Groot woordenboek der Nederlandse taal

Van Dale Uitgevers (1950)

Gepubliceerd op 01-01-2021

Hof

betekenis & definitie

(hoven),

I. m.,
1. (Zuidn.; in N.-Nederl. gew., dicht, of deftig), omheind stuk grond beplant met bloemen, kruiden of bomen, tuin: de bloemen in de hof; patiëntie is een goed kruid, maar het wast niet in alle hoven, niet iedereen bezit geduld; — hij heeft in zijn eigen hof genoeg te wieden, heeft met zijn eigen zaken genoeg te doen; — in zijn hof zijn, in zijn knollentuin, tevreden gestemd, in zijn schik; — (bijb.) de hof van Eden, het paradijs; een hof van Eden, een lustoord; de Hof, het Hofje, Gethsémané; — (gew.) boomgaard; vgl. bloem-, kruid-, lust-, hoender-, doolhof;
2. (gew.) houten heining om een weide ; — kring om zon of maan: een hof om de maan, dat kan nog gaan ; maar een hof om de zon, daar schreien vrouwen en kinderen om; — bruine kling rondom de tepel van een vrouwenborst ;

II. o.,

1. (gew. en Zuidn.) bij een woning behorend en er omheen gelegen afgesloten erf, werf: er liepen hennen en pauwen op het hof; eigen huis en hof; (Zuidn.) binnenplaats, ook voorplein: de kinders mogen niet buiten het hof komen; — besloten ruimte met woningen voor onverzorgde oude vrouwen: het St.

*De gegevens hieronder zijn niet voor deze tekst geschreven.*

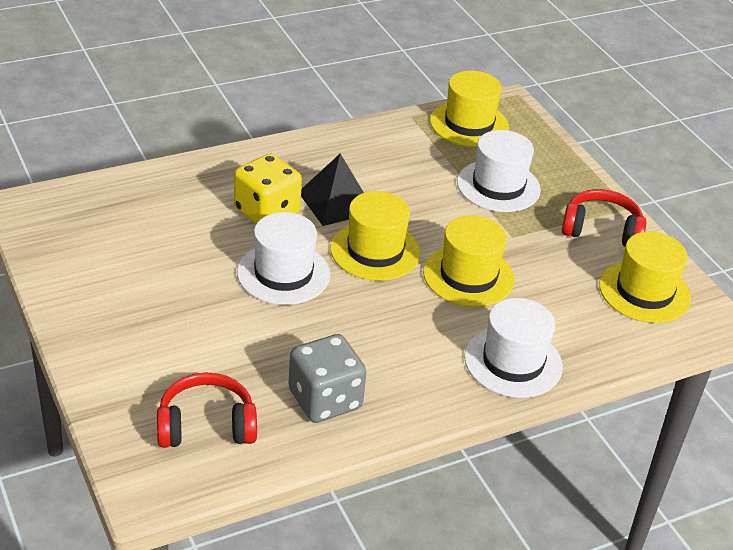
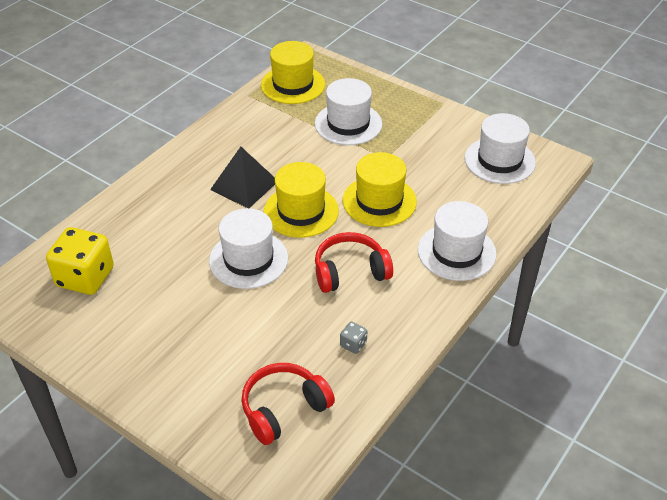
camera: 25 degrees left, 5 degrees up
(266, 212) = (199, 216): yellow dice -> yellow dice (85, 277)
(325, 400) = (353, 344): grey dice -> grey dice, size x0.42
(601, 230) = (439, 127): red headphones -> red headphones (350, 271)
(644, 292) = (499, 160): yellow hat -> white hat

Barbarahof, het Bethlehemshof ; eertijds ook als naam van kloosterlijke gestichten: het Oude Hof, te Alkmaar, begijnhof enz.; — zie voorts Hofje ;
2. (Zuidn.) boerenwoning, hofstede, pachthoeve : het hof van mijn zoon is afgebrand ; ook in plaatsnamen: Tienhoven, Achttienhoven enz.;
3. woning of verblijf van een adellijk of aanzienlijk persoon, slot; alleen nog als hist. term., als naam van plaatsen waar een hof stond; in Z.-Nederl. thans: landgoed, buitenverblijf ;
4. het geheel der vertrekken en zalen, met al wat er bij behoort, dat een vorst tot verblijf dient, waar hij plechtig ontvangt, feesten geeft enz.; in nog ruimere zin de gehele omgeving te midden waarvan een vorst leeft: een weelderig hof; aan het hof komen, gepresenteerd worden; bal ten hove, in het paleis, bij de vorst; ten hove verschijnen;
5. de personen die aan een hof zijn, de vorst met zijn hoge omgeving: het hof is naar het Loo vertrokken ; het Engelse hof; hij heeft vele relaties aan het hof;hij handelt alsof hij aan het hof van Jan Vlegel is opgevoed, hij is zeer onbeschoft; ergens hof houden, zijn vorstelijk verblijf hebben, er resideren ; (dicht.) daar houdt de wijsheid hof, vertoeft er; — open hof houden, open tafel houden, (fig.) zeer gastvrij zijn, velen bij zich nodigen; — het is hier open hof, men kan hier erg inkijken;
6. iem. het (of zijn) hof maken, hem eer bewijzen, hem zijn eerbiedige opwachting maken; in ’t bijz. een vrouw of meisje allerlei oplettendheden bewijzen, om zich bij haar aangenaam te maken, of, sterker, naar haar hand dingen; zij laat zich het hof maken, laat zich door heren attenties bewijzen;
7. (hist.) de plaats waar en de vergadering van personen door wie in naam van de vorst recht werd gesproken : het Hof van Holland; — thans nog als naam van een rechtsprekend lichaam van hoge rang, gerechtshof: het hof is vergaderd; voor het hof pleiten', het hof van justitievan appèl, van cassatie ; — het Permanent Hof van Arbitrage (te ’s-Gravenhage), lichaam tot beslissing van internationale geschillen door scheidsrechterlijke uitspraak;
8. in namen van hotels: het Hof van Holland, van Antwerpen enz.;
9. (gew.) kerkhof: de vrouwen gingen mee naar 't hof. In de bet. 4. in vele samenst. ter aanduiding van ambtenaren, leveranciers en inrichtingen, die werkzaam zijn voor het hof (ook als blote titel) als: hof apotheker,, -apotheek, -arts, -bakker, -bakkerij, -dichter, -drukker, -fotograaf, -kapelaan, -kapper, -prediker, -schilder, -stalmeester, -zanger, -zangeres enz.